On Sat, Jun 19, 2021 at 9:46 AM Tom Lane <tgl@sss.pgh.pa.us> wrote: > Fabien COELHO <coelho@cri.ensmp.fr> writes: > >> It'd sure be nice if seawasp stopped spamming the buildfarm failure log, > >> too. > > > There was a silent API breakage (same API, different behavior, how nice…) > > in llvm main that Andres figured out, which will have to be fixed at some > > point, so this is reminder that it is still a todo… > > If it were *our* todo, that would be one thing; but it isn't. Over on the other thread[1] we learned that this is an API change affecting reference counting semantics[2], so unless there is some discussion somewhere about reverting the LLVM change that I'm unaware of, I'm guessing we're going to need to change our code sooner or later.
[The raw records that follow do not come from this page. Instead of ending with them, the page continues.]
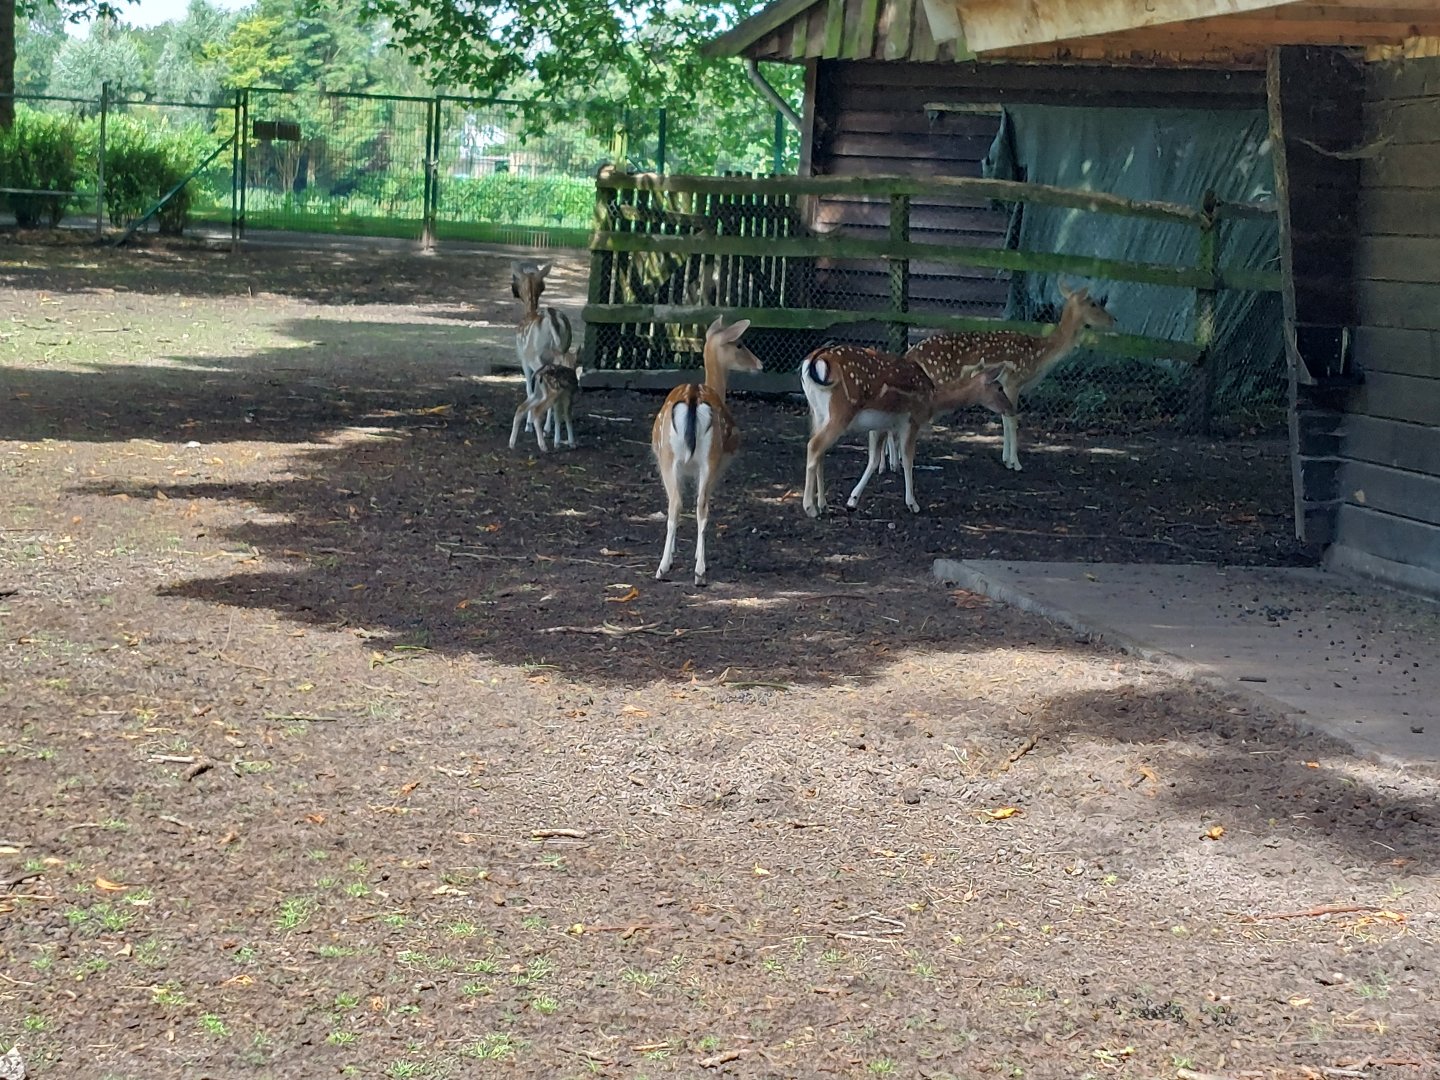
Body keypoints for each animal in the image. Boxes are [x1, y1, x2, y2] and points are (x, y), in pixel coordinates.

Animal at [512, 261, 574, 437]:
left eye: (517, 280)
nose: (513, 290)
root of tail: (554, 320)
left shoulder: (523, 360)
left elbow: (529, 389)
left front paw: (528, 425)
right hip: (565, 352)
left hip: (536, 357)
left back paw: (542, 426)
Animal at [653, 316, 763, 587]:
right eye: (740, 344)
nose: (760, 364)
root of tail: (693, 396)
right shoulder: (719, 464)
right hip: (704, 458)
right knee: (696, 506)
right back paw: (694, 572)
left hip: (675, 457)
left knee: (679, 504)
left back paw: (672, 569)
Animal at [800, 345, 1015, 518]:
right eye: (999, 387)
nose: (1012, 408)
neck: (933, 401)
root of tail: (815, 361)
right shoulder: (912, 420)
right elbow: (908, 460)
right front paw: (913, 504)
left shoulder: (882, 425)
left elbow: (874, 459)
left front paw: (852, 501)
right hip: (840, 411)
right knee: (814, 445)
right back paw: (810, 508)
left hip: (817, 412)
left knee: (820, 452)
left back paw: (823, 505)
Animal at [898, 282, 1115, 472]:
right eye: (1093, 303)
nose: (1113, 320)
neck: (1040, 356)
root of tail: (910, 354)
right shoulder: (1013, 381)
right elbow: (1012, 420)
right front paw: (1015, 463)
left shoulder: (1001, 386)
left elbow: (1004, 418)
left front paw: (1005, 459)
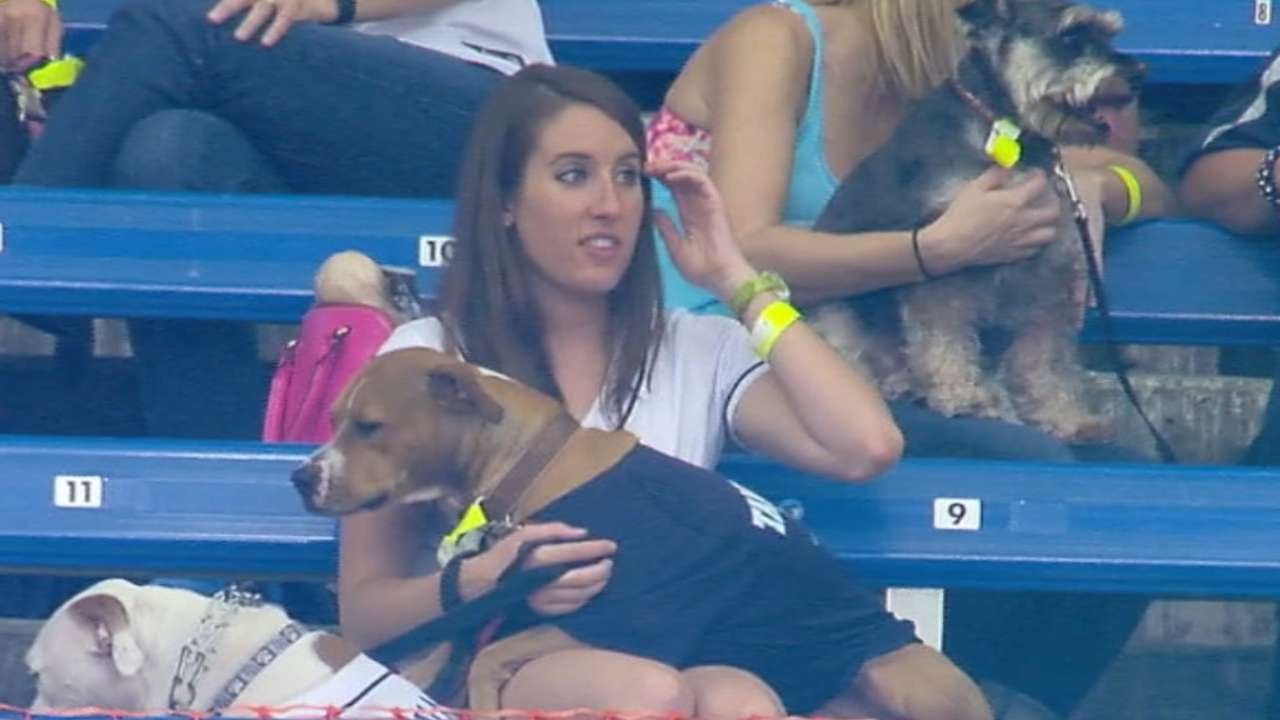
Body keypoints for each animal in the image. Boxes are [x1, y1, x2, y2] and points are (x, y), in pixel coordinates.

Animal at [808, 0, 1141, 443]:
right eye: (1071, 35)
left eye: (1110, 34)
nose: (1138, 75)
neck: (1007, 133)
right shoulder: (947, 267)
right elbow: (944, 340)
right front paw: (965, 397)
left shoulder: (1047, 275)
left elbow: (1044, 361)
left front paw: (1065, 416)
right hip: (834, 319)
I have a bleeding edge LLVM on my dev machine, and I'm willing to try to reproduce the crash and write the trivial patch (that is, figure out the right preprocessor incantation to detect the version or feature, and bump the reference count as appropriate), if Andres and/or Fabien aren't already on the case. [1] https://www.postgresql.org/message-id/flat/CA%2BhUKGLEy8mgtN7BNp0ooFAjUedDTJj5dME7NxLU-m91b85siA%40mail.gmail.com [2] https://github.com/llvm/llvm-project/commit/c8fc5e3ba942057d6c4cdcd1faeae69a28e7b671
>>> There was a silent API breakage (same API, different behavior, how nice…) >>> in llvm main that Andres figured out, which will have to be fixed at some >>> point, so this is reminder that it is still a todo… >> >> If it were *our* todo, that would be one thing; but it isn't. > > Over on the other thread[1] we learned that this is an API change > affecting reference counting semantics[2], so unless there is some > discussion somewhere about reverting the LLVM change that I'm unaware > of, I'm guessing we're going to need to change our code sooner or > later. Indeed, I'm afraid the solution will have to be on pg side. > I have a bleeding edge LLVM on my dev machine, and I'm willing to try to > reproduce the crash and write the trivial patch (that is, figure out the > right preprocessor incantation to detect the version or feature, and > bump the reference count as appropriate), if Andres and/or Fabien aren't > already on the case. I'm not in the case, I'm only the one running the farm animal which barks too annoyingly for Tom. -- Fabien.